# Network development: where to start? (userland)



## Armie (Apr 21, 2011)

Hello,

I'm new to FreeBSD (or any flavor BSD in that case), and come from a Windows/Linux programming background. Thus, I have never developed anything for FreeBSD.

I have an application implemented on Linux which carries out some tasks related to TUN/TAP devices (basically creates a TUN, gets a file descriptor, adds routes, reads and writes data). There does not seem to be any samples on how to do these, for Linux such examples do exist (maybe I need to get out of the Linux mindset for a while).

I have been having problems with defines and structures. For example, Linux uses TUNSETIFF for ioctl(), but I've not been able to find it on FreeBSD. 
<linux/if_tun.h> is (obviously) missing, and it seems that the proper counterpart is <net/if_tun.h> but this misses some defines. Furthermore, some structures like rtentry seem to be implemented differently.

Can anyone direct me to the proper starting place in order to do the above (or rather, port the above) on FreeBSD? Maybe OS sources or whatever, I have not been able to find anything of much help.

Regards,
Armie


----------



## SirDice (Apr 21, 2011)

Plenty of documentation

FreeBSD Architecture Handbook
FreeBSD Developers Handbook

And a whole slew of articles covering various subjects:
http://www.freebsd.org/doc/en_US.ISO8859-1/articles/

Don't forget about the man pages too, they are way better then any of the Linux man pages.

As for OS sources, you either already have them locally in /usr/src/ or you can view them online at http://www.freebsd.org/cgi/cvsweb.cgi/src/


----------



## gordon@ (Apr 22, 2011)

Check the tun(4) manpage; it's details all of the supported ioctl calls.
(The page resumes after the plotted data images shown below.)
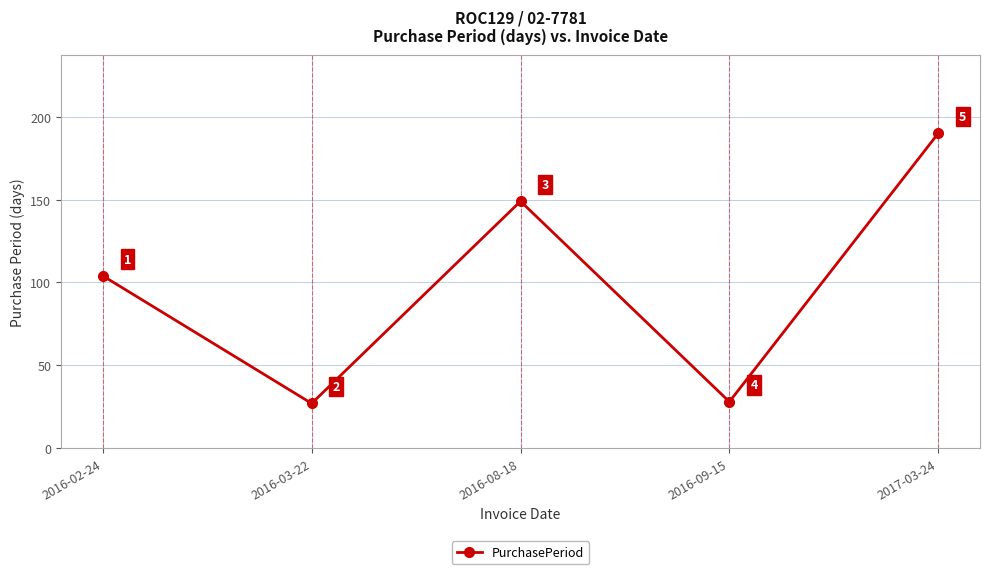

Reading left to right, list all the values displayed in this chart.

2016-02-24=104	2016-03-22=27	2016-08-18=149	2016-09-15=28	2017-03-24=190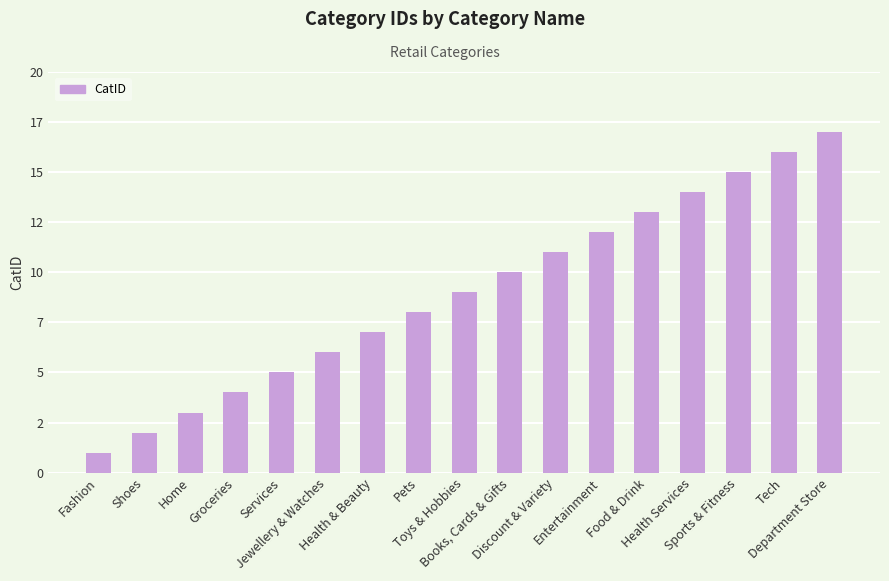

True or false: the data shows 12 at Entertainment.

True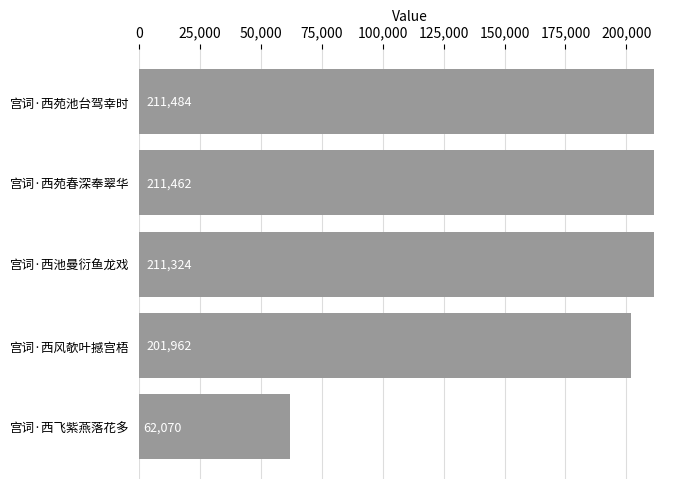

List the labels in order of value, smallest first.

宫词·西飞紫燕落花多, 宫词·西风欹叶撼宫梧, 宫词·西池曼衍鱼龙戏, 宫词·西苑春深奉翠华, 宫词·西苑池台驾幸时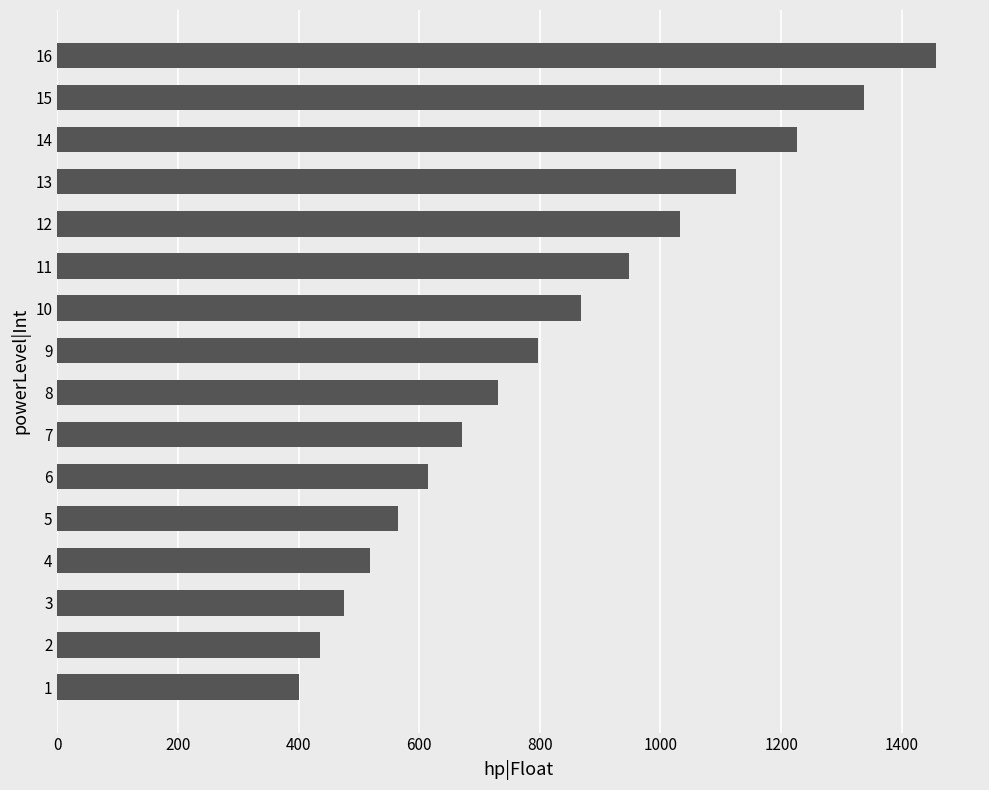

What is the difference between the second highest and minimum values?

937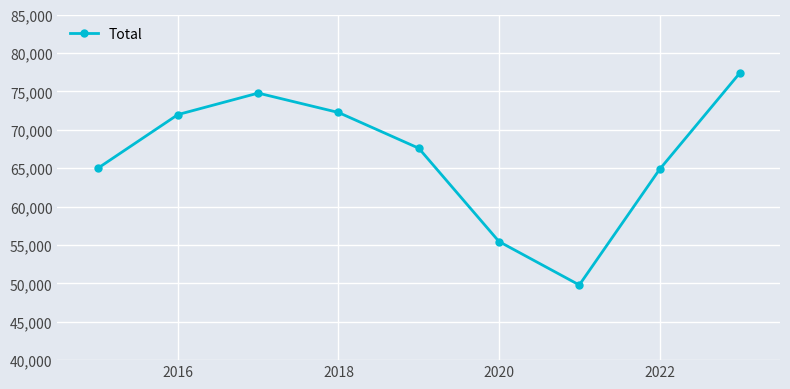

What is the sum of all values?

598978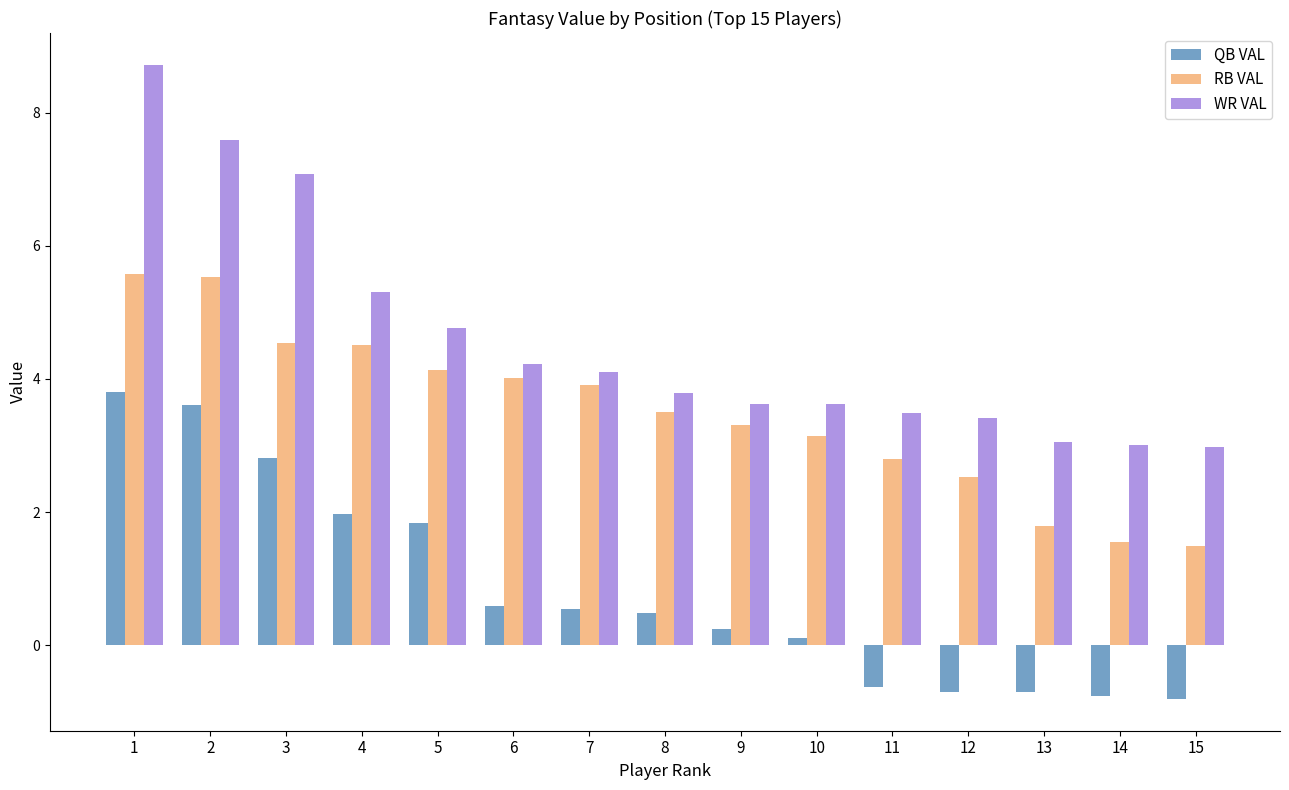

What is the value of the WR VAL bar at the 5th from the left?

4.8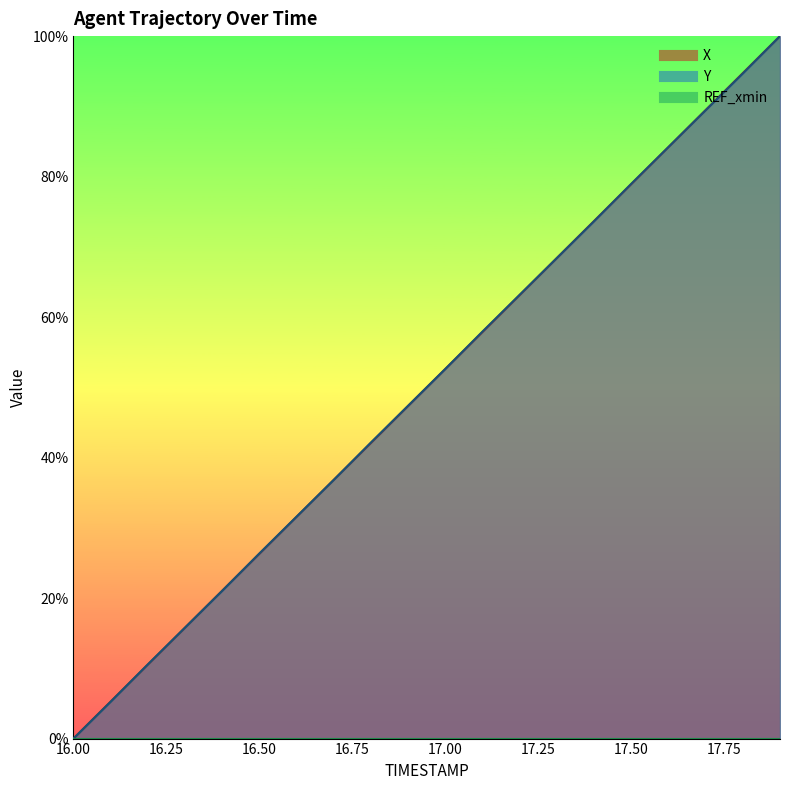

What value does the X series have at 17.7?

89.5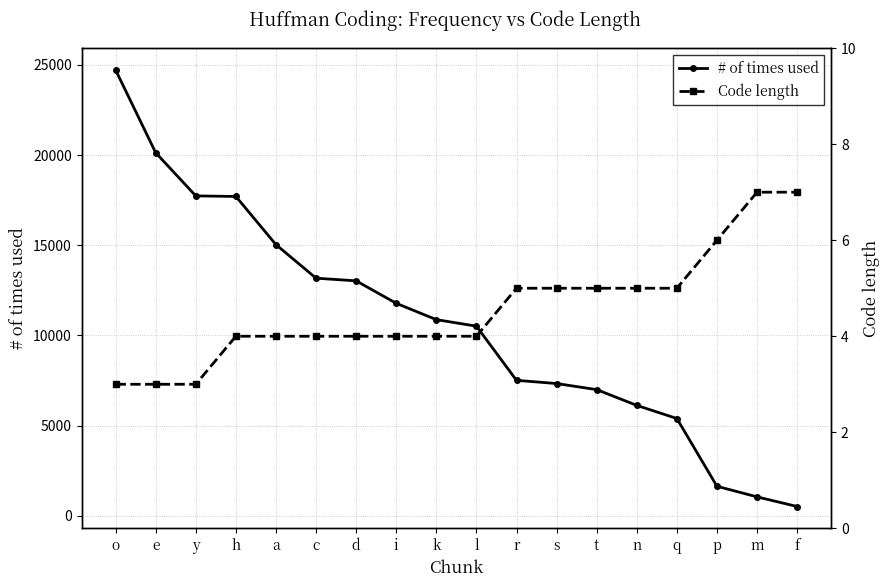

Reading left to right, extract all data points from this chart.

# of times used: o=24723	e=20133	y=17740	h=17708	a=15038	c=13177	d=13029	i=11784	k=10878	l=10517	r=7513	s=7335	t=6998	n=6125	q=5396	p=1639	m=1051	f=517
Code length: o=3	e=3	y=3	h=4	a=4	c=4	d=4	i=4	k=4	l=4	r=5	s=5	t=5	n=5	q=5	p=6	m=7	f=7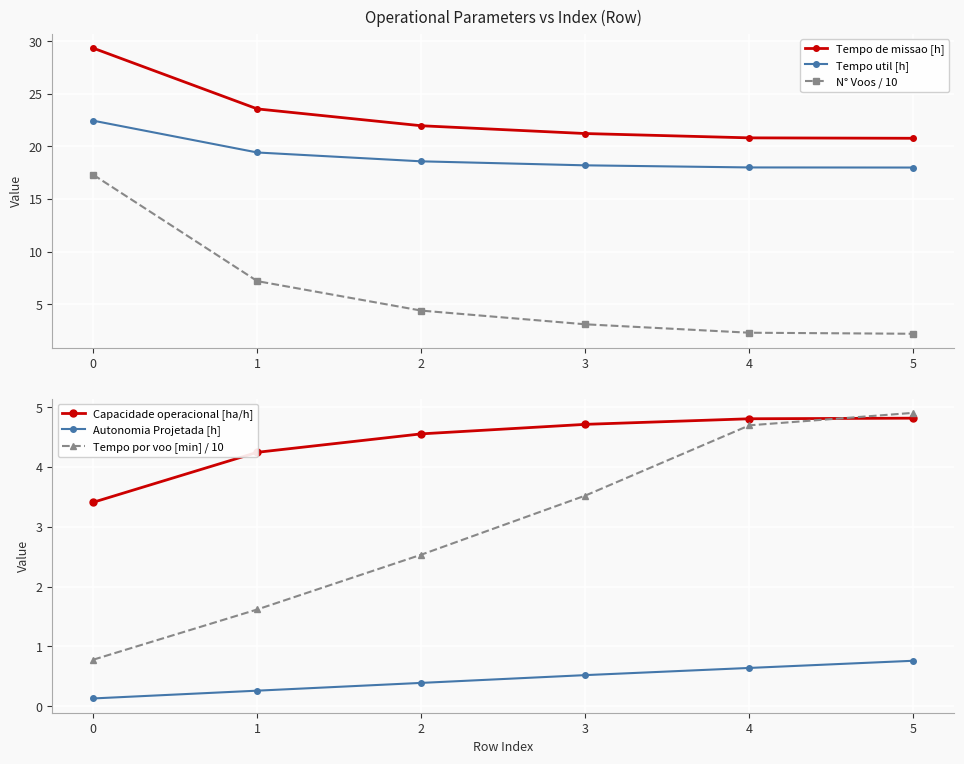

What is the sum of all N° Voos / 10 values?

36.5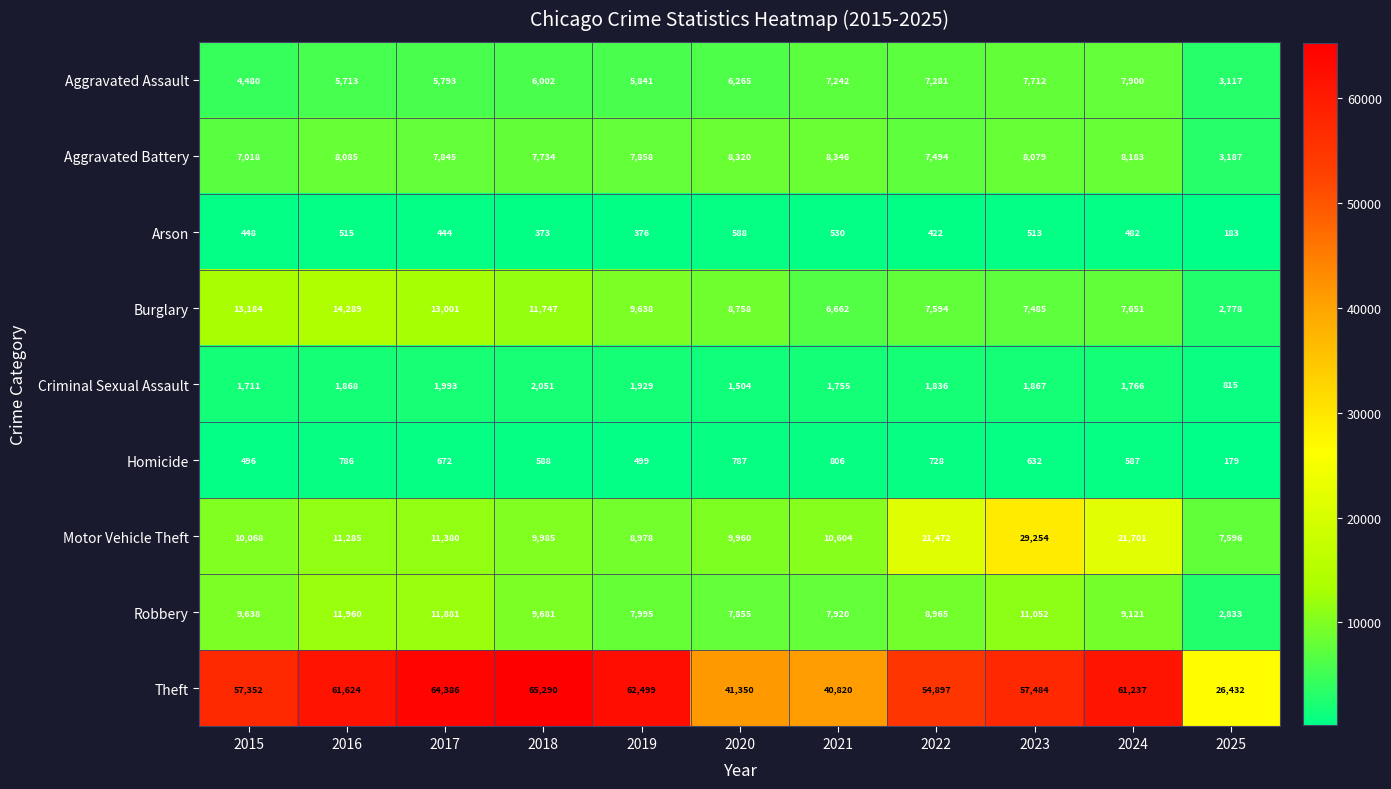

At how many categories does at least one series exceed 19953?

11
I think you are looking for the bit about device cloning:



> tun devices are created using interface cloning.  This is done using the 'ifconfig tunN create' command.  This is the preferred method of creating tun devices.  The same method allows removal of interfaces.  For  this, use the 'ifconfig tunN destroy' command.



Check the sources for ifconfig(8) to see how device cloning works.


----------